Decir “sí” cuando querías decir “no”, aceptar más responsabilidades de las que puedes manejar o sentir culpa al priorizarte puede parecer algo pequeño. Sin embargo, la dificultad para poner límites podría generar desgaste emocional, agotamiento y sensación constante de sobrecarga.

Aprender a establecerlos no significa alejarse de los demás, sino cuidar el equilibrio personal.

¿Por qué cuesta poner límites?

Muchas personas crecieron asociando los límites con rechazo, conflicto o egoísmo.
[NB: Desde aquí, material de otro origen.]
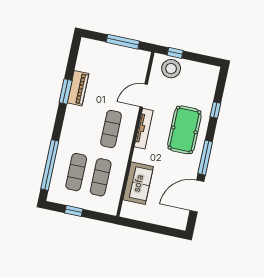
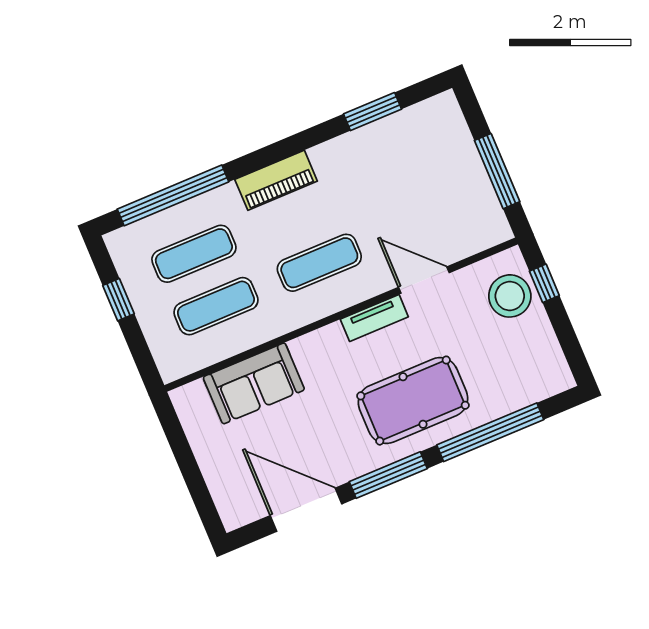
piano: (78, 88) -> (276, 180), moved
window: (66, 91) -> (372, 112), moved
window: (215, 110) -> (490, 432), width x3.17
tv unit: (144, 129) -> (374, 318), width x0.71

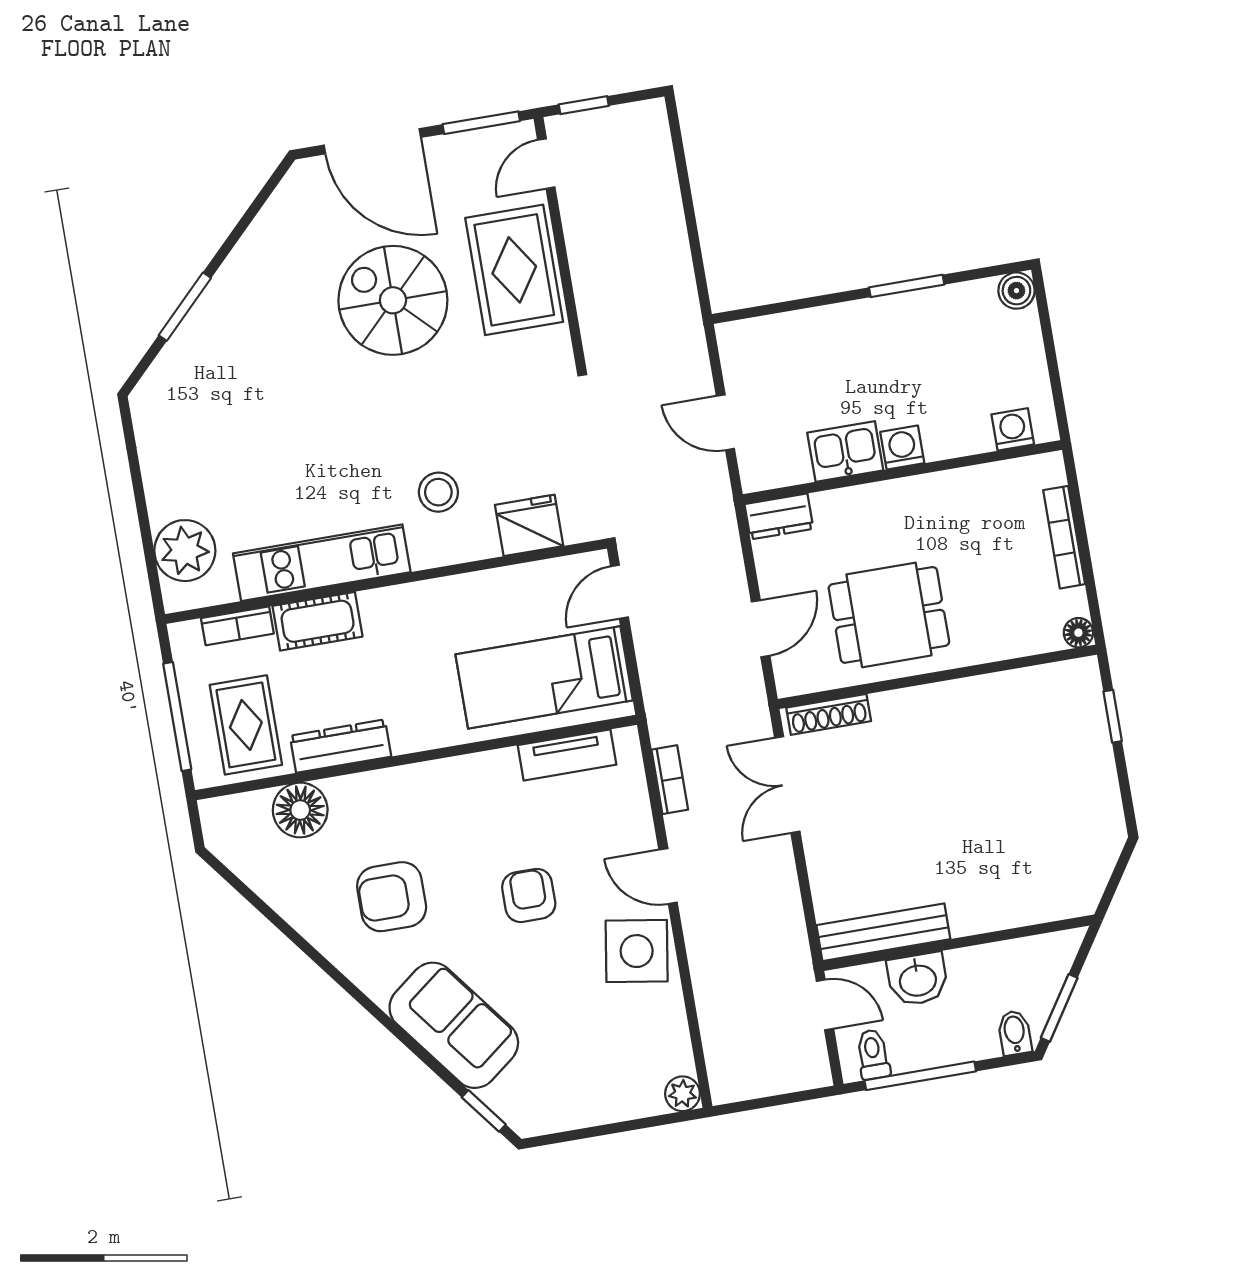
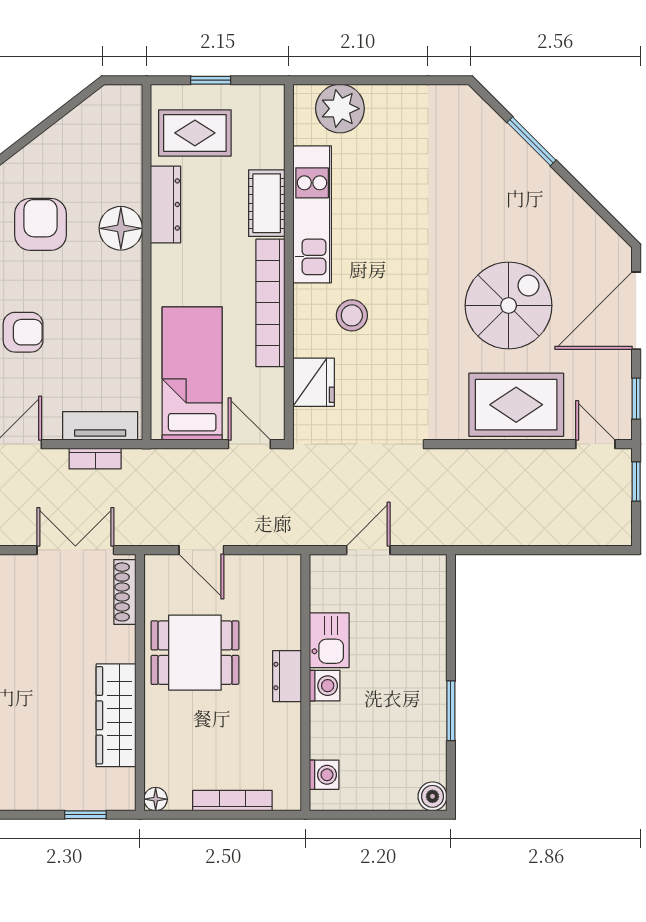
window: (481, 123) -> (636, 399), width x0.67
dresser: (779, 516) -> (287, 676), moved
dining table: (889, 615) -> (195, 653), turned 90
bookcase: (237, 626) -> (270, 303), moved, width x2.31, depth x1.31
wardrobe: (983, 699) -> (116, 715), added
window: (177, 717) -> (211, 80), width x0.46
tv unit: (567, 755) -> (100, 426), moved, turned 90
floor lamp: (300, 810) -> (121, 228), moved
Esto puede hacer que prioricen las necesidades de otros por encima de las propias, incluso cuando el costo emocional empieza a sentirse. Con el tiempo, la carga se acumula.

Conoce más: ¿Cómo crear límites saludables en las relaciones personales?

¿Qué pasa cuando no existen límites claros?

La falta de límites puede relacionarse con:

  • Agotamiento emocional.
  • Sensación de saturación.
  • Dificultad para descansar.
  • Irritabilidad o frustración.
  • Menor tiempo para autocuidado.

No siempre aparece de inmediato; muchas veces el desgaste es progresivo.

¿Cómo empezar a construir límites?

No se trata de cambiar todo de un día para otro, sino de reconocer necesidades y expresarlas gradualmente.

Algunas acciones útiles son:

  • Identificar qué situaciones generan sobrecarga.
  • Reservar tiempo personal.
  • Practicar respuestas claras y respetuosas.
  • Reconocer que descansar también es válido.

Poner límites puede sentirse incómodo al inicio, pero suele mejorar el equilibrio emocional.

Aprender esta habilidad no te hace menos disponible para los demás. Al contrario, puede ayudarte a cuidar tu energía y sostener mejor tus relaciones y responsabilidades.